Certification not only provides assurance that the chances of system failure are minimized, it also means the guesswork in pairing up drivers, operating system versions, application versions, and graphics cards is gone. Match your configuration to the certified set, and you're good to go.

More robust hardware designs combined with ISV certification lead to higher availability, with reduced chances of crashes, bugs, memory errors, and repairs. And in the unlikely event of a system failure, guess which machine an ISV or OEM is more likely to prioritize: the certified workstation, or the PC with some arbitrary mix of components and drivers? ISVs will nearly always put a bug report for a certified solution at the top of their priority list.

Furthermore, even systems that never fail will incur costs to maintain — costs that workstations are tailored to minimize.
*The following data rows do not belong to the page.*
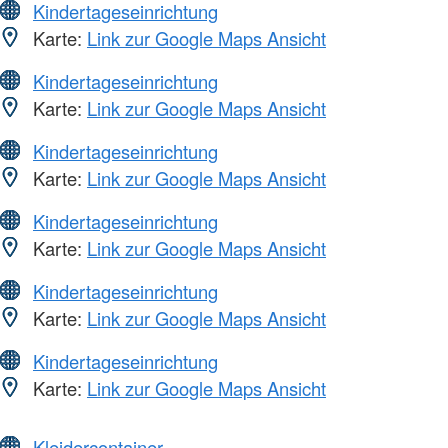
Kindertageseinrichtung
Karte:
Link zur Google Maps Ansicht
Kindertageseinrichtung
Karte:
Link zur Google Maps Ansicht
Kindertageseinrichtung
Karte:
Link zur Google Maps Ansicht
Kindertageseinrichtung
Karte:
Link zur Google Maps Ansicht
Kindertageseinrichtung
Karte:
Link zur Google Maps Ansicht
Kindertageseinrichtung
Karte:
Link zur Google Maps Ansicht
Kleidercontainer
OEMs and graphics IHVs typically ship IT management tools, exclusive to the professional models, that allow a large, enterprise-sized array of machines to be more simply deployed and managed (e.g., driver updates, system settings). Shrink the maintenance costs, which typically outweigh acquisition costs, and down goes the total cost of ownership.
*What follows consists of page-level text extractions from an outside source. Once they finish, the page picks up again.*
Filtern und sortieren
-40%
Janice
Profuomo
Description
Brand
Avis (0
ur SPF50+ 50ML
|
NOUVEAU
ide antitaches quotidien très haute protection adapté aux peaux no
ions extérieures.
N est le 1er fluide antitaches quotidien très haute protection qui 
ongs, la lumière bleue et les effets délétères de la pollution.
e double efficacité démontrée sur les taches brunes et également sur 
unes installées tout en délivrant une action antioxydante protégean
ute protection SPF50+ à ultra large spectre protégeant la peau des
Then there's ROI. Even if the investment is comparable, a workstation promises returns in productivity through higher application-specific performance. Consider the GPUs again. Even if the GPU chip on the cards are the same, that doesn't mean the performance it delivers for CAD will be. Any graphics chip's performance is only as fast as the driver allows, and drivers for games are designed with different goals than drivers for CAD. A classic example is smooth 3D lines. Games don't use them, so a consumer-class driver isn't going to generate them quickly; often, it won't even support them in hardware.

Optimal driver design also takes into account which types of drawing are more commonly requested than others. It fast-tracks the common paths, and those paths are dramatically different for games than they are for a modeling application or stress-analysis tool. The end result: Professional drivers are slower on games, and game drivers are slower on CAD.

Application-Tuned Performance and Reliability

Today's workstation bears little resemblance to the machines that defined the glory days of SGI, Sun, HP, and DEC. However, the fact that PC and workstation now share technology and core components has not diluted the workstation's value proposition — instead, it's made it more appealing. Thanks to the PC's tremendous growth and economies of scale, the workstation now offers its most compelling combination yet of price, performance, and reliability.

As a side effect of the platform's transformation, the differences in raw hardware capabilities between PCs and entry-level workstations have undeniably gotten thinner over the past two decades. But so has the discrepancy in price. Today's workstation continues its valid and age-old pitch to shoppers: we'll give you more, in exchange for more — specifically, in exchange for better ROI and lower TCO over the product's lifetime of CAD computing.

Can a conventional Windows PC run AutoCAD and SolidWorks, from its first day to its last? Absolutely, and that's precisely the premise the many CAD professionals rely on today. But if a PC has been your platform by default, rather than by conscious choice, you owe it to yourself to consider the merits of a workstation. Because it's no longer valid to assume a comparably equipped workstation costs a lot more, nor is it safe to assume that a lower purchase price will ultimately yield a superior TCO or ROI, the two metrics that matter most.